Um dia marcado na história, este 31 de março completa 62 anos do Golpe Militar de 1964, e é marcado por reflexões sobre o período ditatorial (1964-1985), atos em defesa da democracia e a persistente luta por memória, verdade e justiça. O movimento que depôs o presidente João Goulart instaurou um regime de 21 anos caracterizado por perseguição, tortura e censura.

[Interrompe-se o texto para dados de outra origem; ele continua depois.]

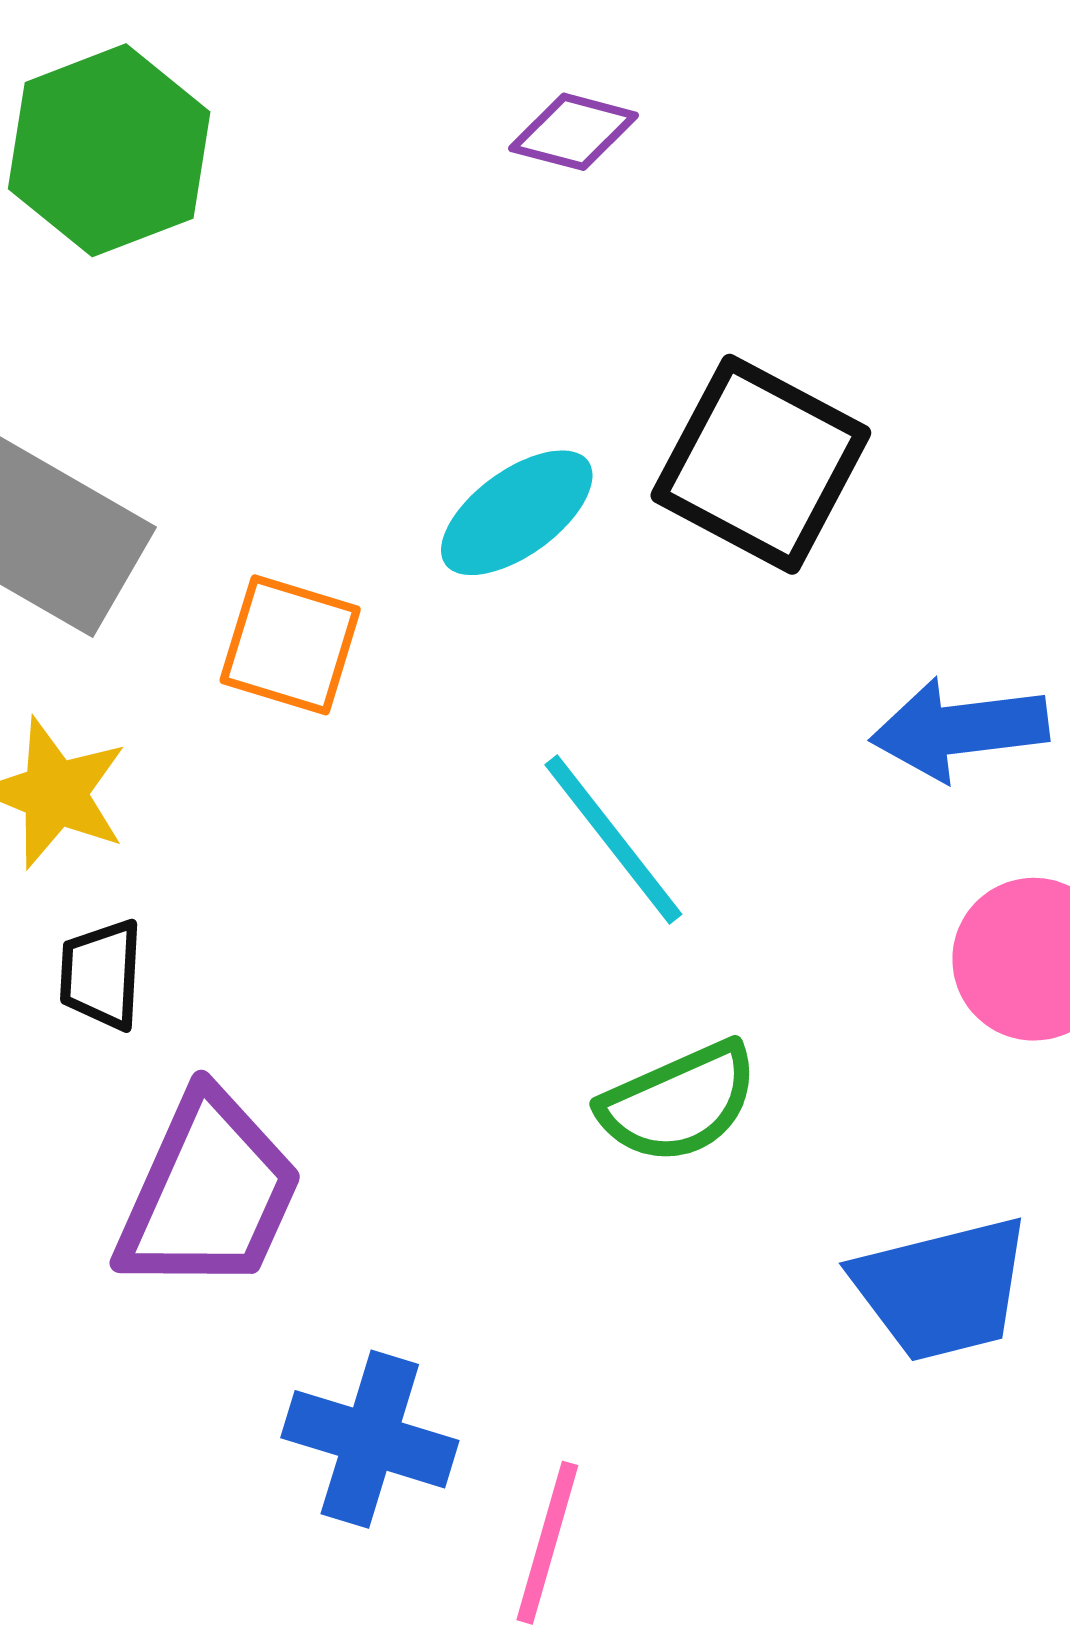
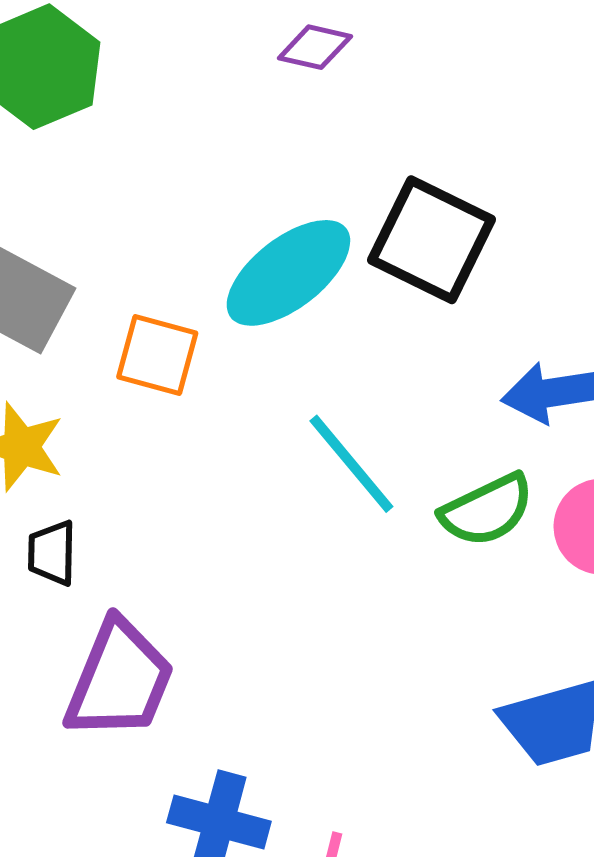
cyan ellipse: (517, 513) -> (288, 273), size x1.4
green semicircle: (679, 1103) -> (487, 510), moved

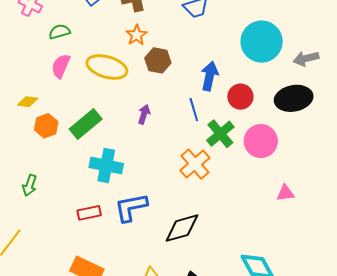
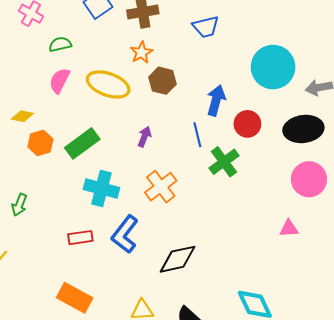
pink circle: (261, 141) -> (309, 179), moved
orange cross: (195, 164) -> (161, 187), moved
blue L-shape: (131, 207) -> (125, 234), turned -45

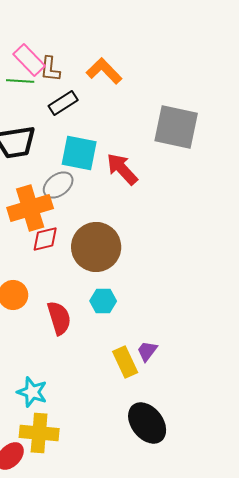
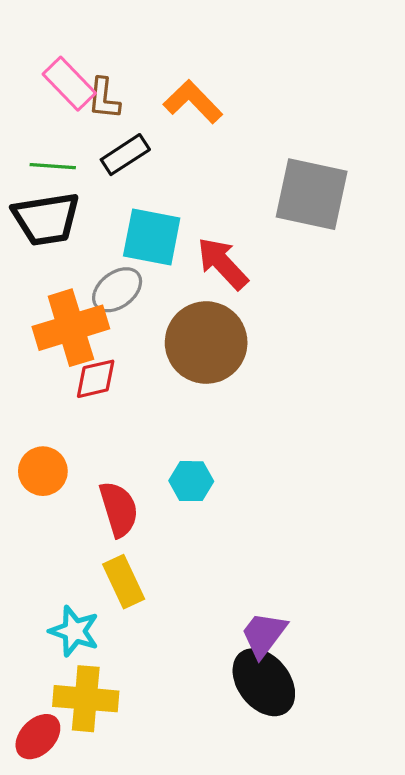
green line: (20, 81) -> (53, 166), moved
brown circle: (96, 247) -> (206, 343), moved
purple trapezoid: (147, 351) -> (264, 634), moved, size x1.4
yellow rectangle: (125, 362) -> (124, 582), moved

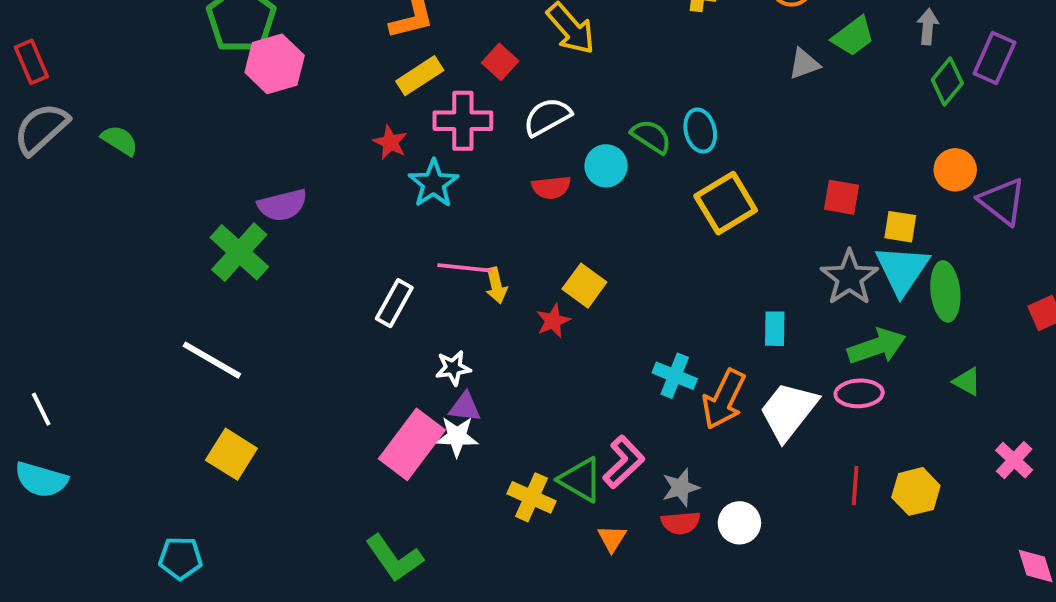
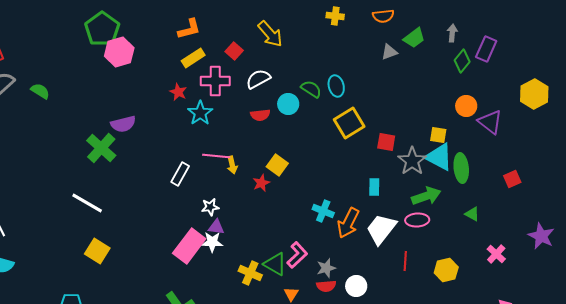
red square: (841, 197) -> (386, 142), moved
cyan triangle: (902, 270) -> (439, 157), turned -36
red line: (855, 486) -> (405, 261), moved

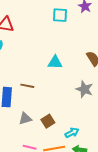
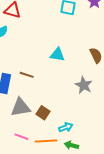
gray triangle: (25, 119) -> (21, 107), size x1.5
brown square: (48, 121) -> (43, 113), turned -32

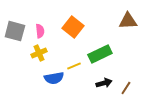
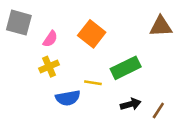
gray square: (15, 31) -> (19, 23), moved
pink semicircle: (40, 31) -> (50, 39), turned 40
yellow line: (74, 66) -> (93, 83), turned 32

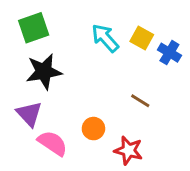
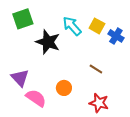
black star: (44, 72) -> (48, 42), moved, turned 30
red star: (129, 150) -> (99, 103), moved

Pontos-chave dos 62 anos do Golpe (31 de março de 2026):
- Impacto Acadêmico e Repressão: Levantamentos, como o da Comissão da Verdade da Universidade Federal de Pernambuco (UFPE), destacam que centenas de professores, estudantes e técnicos foram alvos, com registros de prisões, torturas e mortes, evidenciando a perseguição sistemática no ambiente universitário.
- Ato contra o esquecimento: Diversos movimentos sociais, sindicatos e coletivos organizaram atos públicos (como em Natal e Rio de Janeiro) para marcar a data, com o lema “Ditadura Nunca Mais”, reforçando a necessidade de lembrar as violações cometidas.
- Caráter Empresarial e Econômico: Análises relembram que a ditadura não foi apenas política, mas também um projeto econômico que, sob o pretexto de combater o comunismo, aumentou a dívida externa brasileira (de US 105 bilhões em 1985) e reprimiu o movimento sindical
- Debate sobre a Memória: O aniversário suscita debates sobre a importância de reparar as vítimas e reconhecer os crimes cometidos, combatendo tentativas de revisionismo histórico que buscam banalizar o autoritarismo.
O período é descrito como um dos mais sombrios da história brasileira, resultando em pelo menos 434 mortos e desaparecidos e mais de 20 mil pessoas torturadas, segundo dados da Comissão Nacional da Verdade (CNV).